Simultáneamente con estos combates en la costa norte, los barcos bloqueadores de la costa sur forzaron el puerto de la Ensenada en la madrugada del 21 de abril y organizaron una columna de desembarco, la cual fue rechazada por las baterías de esa costa al mando del general Prudencio de Rozas. Entonces los aliados penetraron en la bahía a sangre y fuego; se apoderaron de lo mejor que encontraron a bordo de los buques neutrales allí surtos, e incendiaron varios de estos buques con la carga que contenían.
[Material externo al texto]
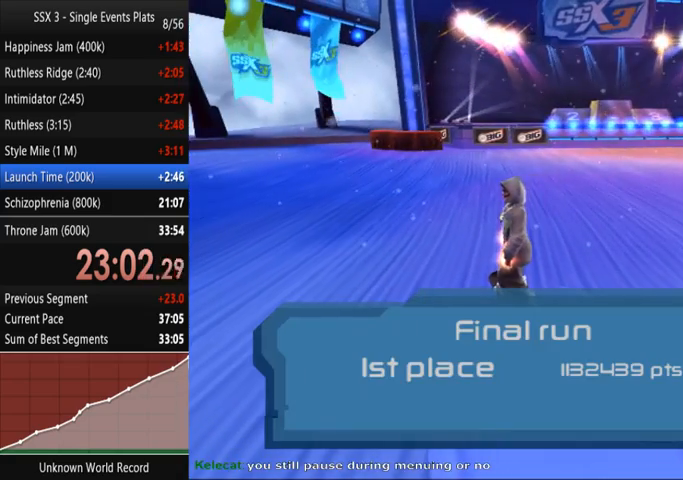
{"buttons": [], "left_stick": "center", "right_stick": "center", "events": [[33, "CROSS", "up"], [100, "CROSS", "down"], [133, "CROSS", "up"], [200, "CROSS", "down"], [233, "CROSS", "up"], [267, "CROSS", "down"], [300, "CROSS", "up"], [367, "CROSS", "down"], [400, "CROSS", "up"]]}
Cuatro días después un guardiamarina inglés encargado de practicar un reconocimiento, penetró en el puerto cercano de la Atalaya en un bote con un cañón chico a proa y 15 hombres armados, y sostuvo un tiroteo con la partida que guarnecía el punto. Como varase al querer retirarse, levantó bandera de parlamento y fue recibido en tierra por el jefe argentino, quien mandó un bote con ocho hombres a traer la tripulación inglesa. Esta hizo fuego que le fue contestado, y en la confusión quedó muerto el oficial.(5)

En presencia del incendio y violencias que perpetraron los aliados en la Ensenada, el gobierno argentino expidió un decreto de represalias, en el que “constituyéndose en el deber de poner a salvo esta sociedad, no menos que las propiedades neutrales y argentinas de tales incendios y depredaciones” proscriptas por la civilización; y sin perjuicio de adoptar para lo futuro otras medidas en caso de que se repitan iguales escandalosas agresiones por las fuerzas navales de Inglaterra y Francia, establecía que los comandantes, oficiales o individuos de las tripulaciones de los buques o embarcaciones de guerra de dichas dos potencias, que fueron aprehendidos en cualesquiera de los puertos y ríos de la Provincia, bien para sacar violentamente los buques nacionales o extranjeros, bien para incendiarlos o saquearlos, serían castigados como incendiarios con la pena prescripta para éstos en las leyes generales.(6)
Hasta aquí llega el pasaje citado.